Подробный разбор рукописей Виларда (мы их почему-то назвали альбомом) захватил нас, поглотив не только вечерние кофейные часы, но и чисто рабочие, дневные: уникальность находки вознесла даже Сашу Доброхотова над разумными утилитарно-деловым и соображениями. Перед нами воскресало чудо далекой, как Сириус, человеческой судьбы. Жизнь Виларда была подвижной, рискованной и яркой, насыщенной путешествиями, любовью, работой. Он странствовал, как отмечал сам, «по многим землям». В альбоме были рисунки известных церквей Европы: Вилард легко и изящно усваивал логику из соразмерно-воздушных объемов.

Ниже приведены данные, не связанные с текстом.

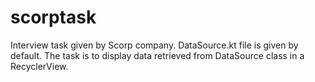 # scorptask

Interview task given by Scorp company. DataSource.kt file is given by default. The task is to display data retrieved from DataSource class in a RecyclerView.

Он любил жизнь, ее веселье, разнообразие, странности: рисовал танцующих женщин, фигуры борцов, игроков в кости, животных: льва, дикобраза, медведя, собаку. Около льва лапидарно замечал: «Покой и мощь».
Виларда увлекала даже физика: он, видимо, посвящал долгие часы изобретению таинственных, должно быть, понятных ему одному механизмов. Этот человек черпал отовсюду, оставаясь архитектором, художником. В его отношении к жизни начинали пульсировать широта и величие миропонимания Леонардо. Он бывал и в Италии и на Востоке, его наблюдения над античными и византийскими памятниками поражают остротой, эскизы передают самый дух минувших эпох. Я мог бы многое еще рассказать о Виларде, потому что полюбил его в те дни, вечера и ночи, когда мы рассматривали, разбирали, расшифровывали листы пергамента… Теперь в растрепанном, наполненном запахом табака и кофе номере было нас четверо. И он, четвертый, с бесшабашной расточительностью молодости открывал нам то, что не могли открыть утомительно долгие, с обмерами и зарисовками, хождения по старому городу. Мы начинали не только видеть наш живой, как сама жизнь, удивительный музей в разнообразных выпуклых деталях, но и чувствовать дух, атмосферу, настрой реального города эпохи Виларда.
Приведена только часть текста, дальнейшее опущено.